A l’époque, le contexte politique est défavorable : le président William Clinton, à quelques mois de la fin de son second mandat, précipite les événements dans l’espoir de s’assurer une ultime victoire politique. Le premier ministre israélien Ehoud Barak redoute la montée du Likoud dirigé par M. Ariel Sharon. Et Yasser Arafat est de plus en plus affaibli par le report incessant de la naissance d’un Etat palestinien indépendant, objectif de toute sa stratégie.
C’est pourquoi le président palestinien refuse catégoriquement, à Camp David, les propositions prétendument « généreuses » d’Ehoud Barak soutenues par M. Clinton, estimant qu’elles ne permettent pas la création d’un Etat palestinien viable.

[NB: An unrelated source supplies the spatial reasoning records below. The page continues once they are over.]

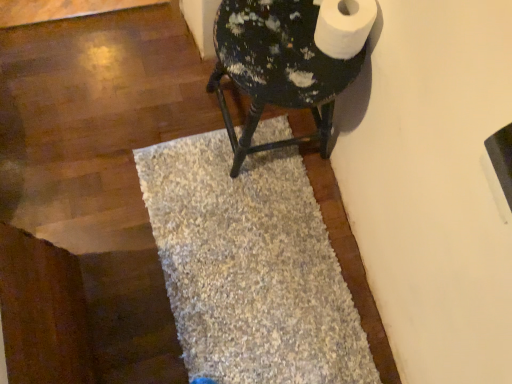
At what (x,y) coordinates should I click in order to perform the action: click on vacant position to the left of painted wood stool at upper right. Please return your answer as a coordinate pair (x, y). Image resolution: width=512 pixels, height=384 pixels. Looking at the image, I should click on 168,94.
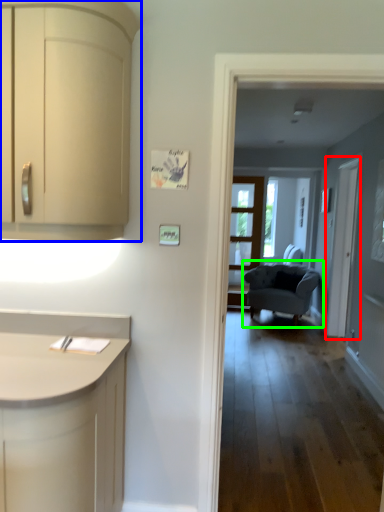
Question: Which object is the closest to the screen door (highlighted by a red box)? Choose among these: cabinetry (highlighted by a blue box) or chair (highlighted by a green box).

Choices:
 (A) cabinetry
 (B) chair

Answer: (B)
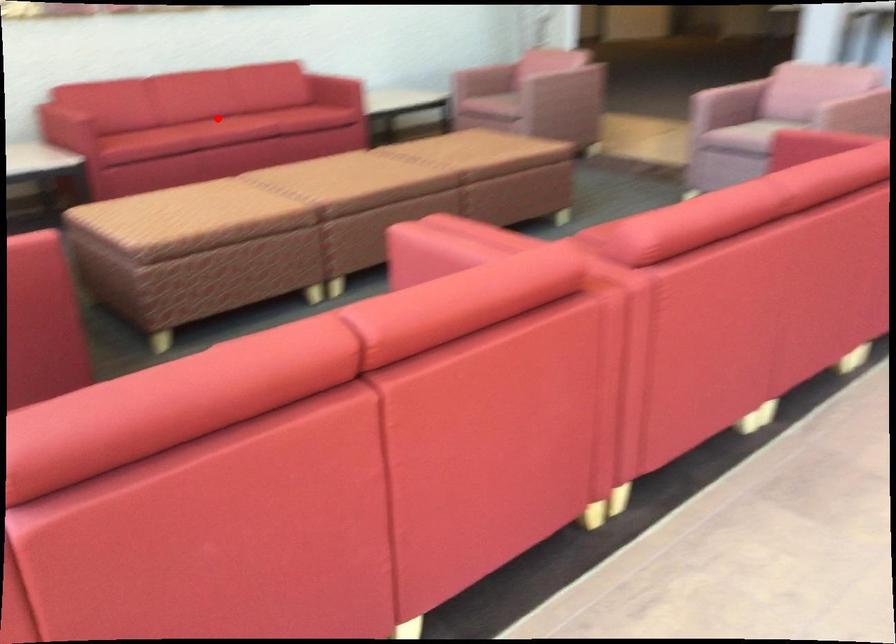
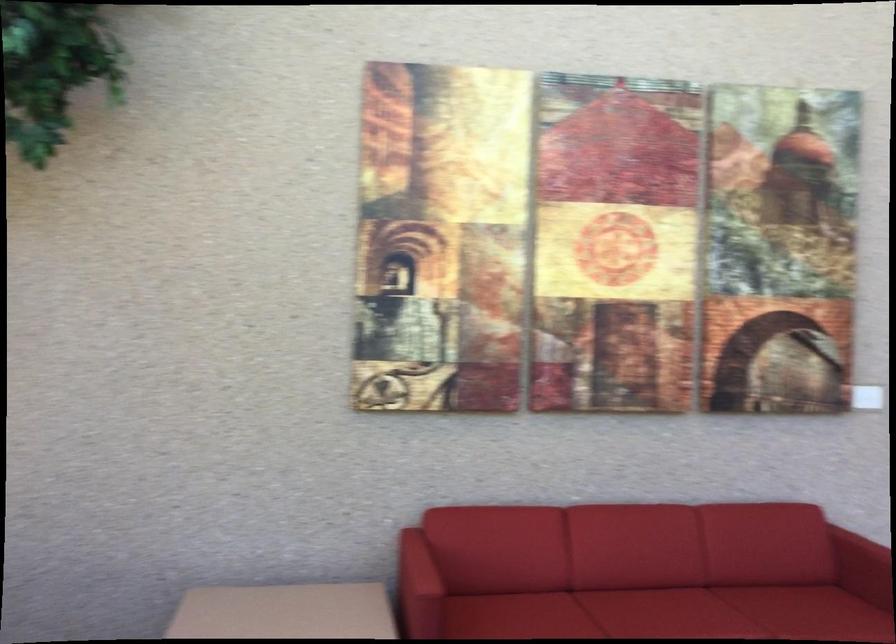
In the second image, find the point that corresponds to the highlighted location in the first image.

(659, 607)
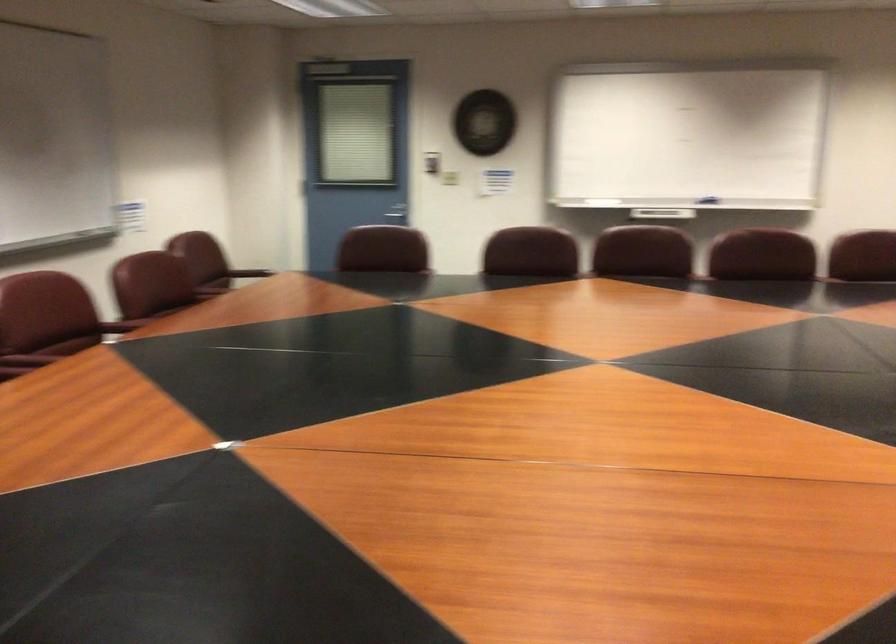
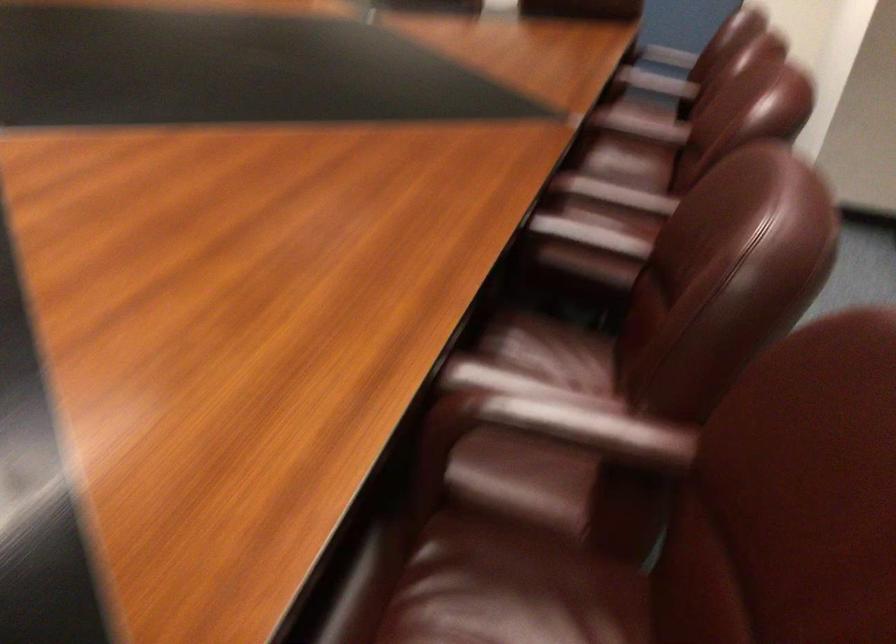
In the second image, find the point that corresponds to the point at 208,270 in the first image.

(579, 428)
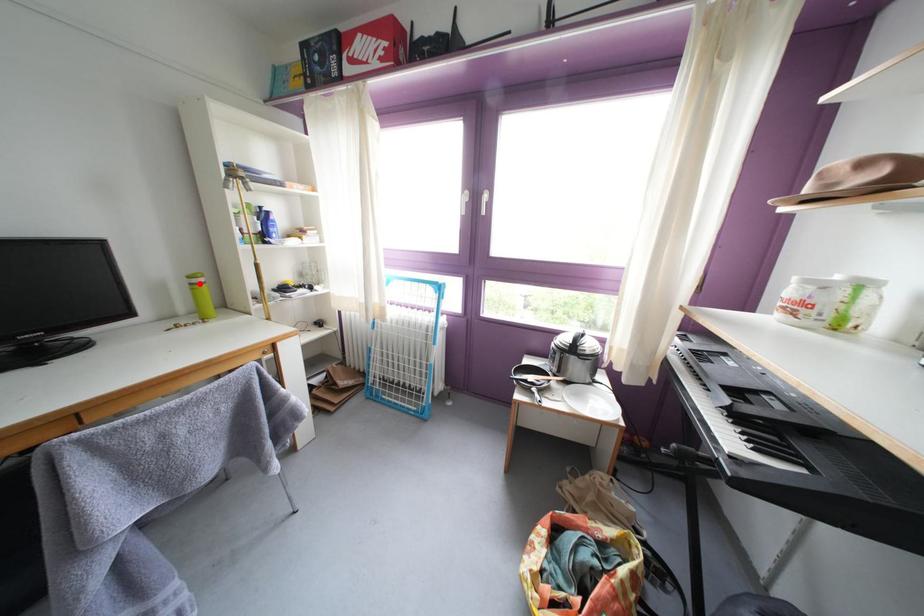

De fait, Israël ne s’engageait ni à restituer la totalité des territoires qu’il avait occupés en 1967, ni à accepter que Jérusalem-Est devienne la capitale de l’Etat palestinien.
Une ultime négociation sur le statut final a lieu en Egypte, à Taba, en janvier 2001 [1]. Malgré de réelles avancées par rapport aux propositions faites à Camp David quelques mois plus tôt, c’est l’échec dû surtout au fait que ces pourparlers se déroulent quelques jours avant les élections israéliennes (tous les sondages donnent Ariel Sharon gagnant).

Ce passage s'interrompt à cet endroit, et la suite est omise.